▶ **WHAT YOU SHOULD DO**
Copy the records word for word, beginning with the very first line and going on through the line that contains "KIKO KONTSUMOA".

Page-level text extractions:
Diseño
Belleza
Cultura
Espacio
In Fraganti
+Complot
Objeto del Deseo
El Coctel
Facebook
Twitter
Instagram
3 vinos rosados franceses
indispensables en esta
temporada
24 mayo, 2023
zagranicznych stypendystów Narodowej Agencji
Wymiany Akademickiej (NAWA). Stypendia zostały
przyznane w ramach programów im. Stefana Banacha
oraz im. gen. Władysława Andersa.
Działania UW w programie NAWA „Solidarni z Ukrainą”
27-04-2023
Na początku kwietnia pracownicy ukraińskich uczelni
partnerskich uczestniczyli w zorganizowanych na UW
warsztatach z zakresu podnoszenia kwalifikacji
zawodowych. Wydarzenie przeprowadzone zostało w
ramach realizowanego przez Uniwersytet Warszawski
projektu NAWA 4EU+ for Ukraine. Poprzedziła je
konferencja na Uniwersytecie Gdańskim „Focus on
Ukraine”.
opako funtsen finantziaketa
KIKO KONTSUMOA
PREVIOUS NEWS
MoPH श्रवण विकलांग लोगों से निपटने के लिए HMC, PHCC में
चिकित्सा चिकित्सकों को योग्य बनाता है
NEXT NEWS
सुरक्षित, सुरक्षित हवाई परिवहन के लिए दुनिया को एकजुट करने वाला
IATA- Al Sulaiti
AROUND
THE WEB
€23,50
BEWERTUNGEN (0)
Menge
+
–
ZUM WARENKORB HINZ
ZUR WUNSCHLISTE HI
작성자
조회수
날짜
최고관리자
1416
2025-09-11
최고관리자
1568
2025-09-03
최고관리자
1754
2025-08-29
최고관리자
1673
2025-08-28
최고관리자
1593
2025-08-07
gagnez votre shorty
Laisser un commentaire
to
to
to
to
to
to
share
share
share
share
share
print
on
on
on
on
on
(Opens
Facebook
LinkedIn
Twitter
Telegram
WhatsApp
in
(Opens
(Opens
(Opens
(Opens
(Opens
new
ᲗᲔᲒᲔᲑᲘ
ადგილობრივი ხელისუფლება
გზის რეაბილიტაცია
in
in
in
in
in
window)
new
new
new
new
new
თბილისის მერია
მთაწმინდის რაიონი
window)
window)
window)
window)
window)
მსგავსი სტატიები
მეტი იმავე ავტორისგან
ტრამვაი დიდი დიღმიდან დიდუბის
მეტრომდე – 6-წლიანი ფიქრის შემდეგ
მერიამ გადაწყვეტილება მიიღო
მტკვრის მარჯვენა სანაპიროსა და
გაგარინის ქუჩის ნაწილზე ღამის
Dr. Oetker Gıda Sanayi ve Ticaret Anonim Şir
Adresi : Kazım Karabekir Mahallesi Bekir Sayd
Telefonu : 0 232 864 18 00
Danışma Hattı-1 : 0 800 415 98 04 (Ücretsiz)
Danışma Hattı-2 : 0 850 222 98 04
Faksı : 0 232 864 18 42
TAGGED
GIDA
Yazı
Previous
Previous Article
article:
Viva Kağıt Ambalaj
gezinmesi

▶ **RESULT FOR THIS EXERCISE**
Diseño
Belleza
Cultura
Espacio
In Fraganti
+Complot
Objeto del Deseo
El Coctel
Facebook
Twitter
Instagram
3 vinos rosados franceses
indispensables en esta
temporada
24 mayo, 2023
zagranicznych stypendystów Narodowej Agencji
Wymiany Akademickiej (NAWA). Stypendia zostały
przyznane w ramach programów im. Stefana Banacha
oraz im. gen. Władysława Andersa.
Działania UW w programie NAWA „Solidarni z Ukrainą”
27-04-2023
Na początku kwietnia pracownicy ukraińskich uczelni
partnerskich uczestniczyli w zorganizowanych na UW
warsztatach z zakresu podnoszenia kwalifikacji
zawodowych. Wydarzenie przeprowadzone zostało w
ramach realizowanego przez Uniwersytet Warszawski
projektu NAWA 4EU+ for Ukraine. Poprzedziła je
konferencja na Uniwersytecie Gdańskim „Focus on
Ukraine”.
opako funtsen finantziaketa
KIKO KONTSUMOA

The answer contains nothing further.